■ BRIEF
Pull out every line of the data below that contains the string "Field". Letter case counts when matching.

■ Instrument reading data
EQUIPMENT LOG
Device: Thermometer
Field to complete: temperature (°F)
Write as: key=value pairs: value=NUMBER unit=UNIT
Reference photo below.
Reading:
...
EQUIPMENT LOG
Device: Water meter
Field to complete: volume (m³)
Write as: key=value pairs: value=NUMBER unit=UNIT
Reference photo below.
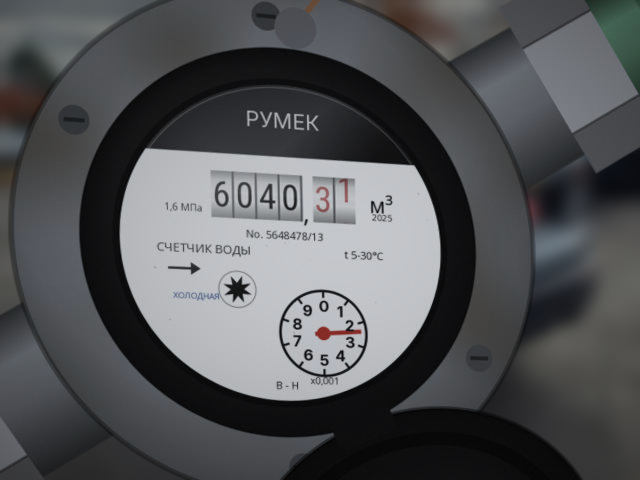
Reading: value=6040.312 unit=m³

■ WRITTEN ANSWER
Field to complete: temperature (°F)
Field to complete: volume (m³)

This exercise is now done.